Wednesday, May 7, 2008

DAY 177--NIGHT OF THE DEAD

A film with a title as generic as NIGHT OF THE DEAD usually gives me pause, but when I learned it was distributed by Asylum Productions--the knock-off assembly line responsible for gems like SNAKES ON A TRAIN, ALIEN VS. HUNTER, and I AM OMEGA--I knew it was really in for it. This 2006 release, written and directed by Eric Forsberg, manages to occupy ninety minutes of screen time without actually telling a story.

The movie--originally produced under the working title LEBEN TOD, a German term roughly translated as "Living Death"--lays bare its stupidity right in the first scene as a German scientist, played by Louis Graham, injects a candy-pink serum into a frog(what is this, GAY RE-ANIMATOR?), only to beat it to a pulp when its innards start to revolt. (Note to the director: frogs don't let out high-pitched girlish screams, even when they're re-animated.) This hilariously pitiful scene is immediately followed up by the funniest vehicular homicide ever as the scientist's wife and daughter, or their mannequin facsimiles thereof, are accidentally run down in the middle of a quiet street. Comedy gold, so far.

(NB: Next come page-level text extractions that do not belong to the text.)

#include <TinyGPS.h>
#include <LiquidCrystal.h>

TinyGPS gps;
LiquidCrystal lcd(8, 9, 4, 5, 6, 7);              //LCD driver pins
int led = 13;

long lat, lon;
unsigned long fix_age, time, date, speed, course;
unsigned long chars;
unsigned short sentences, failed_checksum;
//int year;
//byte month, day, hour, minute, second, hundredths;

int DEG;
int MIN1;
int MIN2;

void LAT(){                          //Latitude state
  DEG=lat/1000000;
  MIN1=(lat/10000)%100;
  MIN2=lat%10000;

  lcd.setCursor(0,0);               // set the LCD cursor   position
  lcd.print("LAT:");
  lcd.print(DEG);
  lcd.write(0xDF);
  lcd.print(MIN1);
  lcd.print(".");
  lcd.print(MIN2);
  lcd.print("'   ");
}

Unfortunately, after this introduction the movie abandons the yuks but keeps the stupidity coming as Graham continues his unorthodox experiments in his private clinic. His pet subject is his pregnant niece (Joey Jalalian, who can expect a career of this sort of dreck unless she can find a soap opera that'll take her), who somehow fits into his scheme to bring his family back to "real" life (They're currently living in a zombie state, secreted away on the grounds in rooms that're lit like a Jaycees haunted house).

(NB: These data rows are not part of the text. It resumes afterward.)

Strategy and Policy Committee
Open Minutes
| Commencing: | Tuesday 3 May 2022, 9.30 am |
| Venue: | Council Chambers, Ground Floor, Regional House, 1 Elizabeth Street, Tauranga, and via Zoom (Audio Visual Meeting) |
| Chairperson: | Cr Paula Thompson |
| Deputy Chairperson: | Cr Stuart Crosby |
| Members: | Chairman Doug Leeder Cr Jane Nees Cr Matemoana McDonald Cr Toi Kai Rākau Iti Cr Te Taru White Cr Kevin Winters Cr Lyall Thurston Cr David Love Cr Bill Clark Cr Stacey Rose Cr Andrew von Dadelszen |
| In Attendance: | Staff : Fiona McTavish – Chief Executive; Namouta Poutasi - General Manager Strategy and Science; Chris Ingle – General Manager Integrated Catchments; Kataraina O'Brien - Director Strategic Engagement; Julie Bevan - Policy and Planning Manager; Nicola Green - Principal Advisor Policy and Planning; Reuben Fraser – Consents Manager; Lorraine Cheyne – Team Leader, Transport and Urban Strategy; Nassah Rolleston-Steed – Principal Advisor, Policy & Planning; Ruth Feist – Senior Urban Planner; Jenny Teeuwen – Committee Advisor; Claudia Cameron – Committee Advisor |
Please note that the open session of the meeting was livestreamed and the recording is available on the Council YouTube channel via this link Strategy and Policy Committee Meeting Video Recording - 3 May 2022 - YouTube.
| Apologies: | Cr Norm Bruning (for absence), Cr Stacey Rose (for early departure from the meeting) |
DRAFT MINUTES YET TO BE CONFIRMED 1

There could've been a real movie here, had Forsberg written a better script without semi-dimensional characters. Instead he gives us a mash-up between THE DEAD PIT and RESIDENT EVIL slapped with a thick veneer of mediocrity. As slow-moving as the zombies Graham keeps in the basement--for no other reason than to have a, ahem, full-scale zombie attack at the end--with an emphasis on gore over story, which would've been forgivable if the grue effects had been more than twelve gallons of Karo syrup. Forsberg even dares some bad digital trickery that's as laughable as it is cheap, so primitive it probably doesn't count as CGI.

The kind of movie that conveniently lets its zombies disappear without explanation so its protagonist can escape, NIGHT OF THE DEAD is about as fun as watching 7-Eleven surveillance footage (and not even the ones where someone gets held up). Somebody give Forsberg a vial of that Pepto-Bismal-looking stuff from the beginning, maybe he can jolt some life into this turkey.

(I'm guessing this is a working version of the trailer, as it contains voice-over directions and uses "Tubular Bells" as its soundtrack.)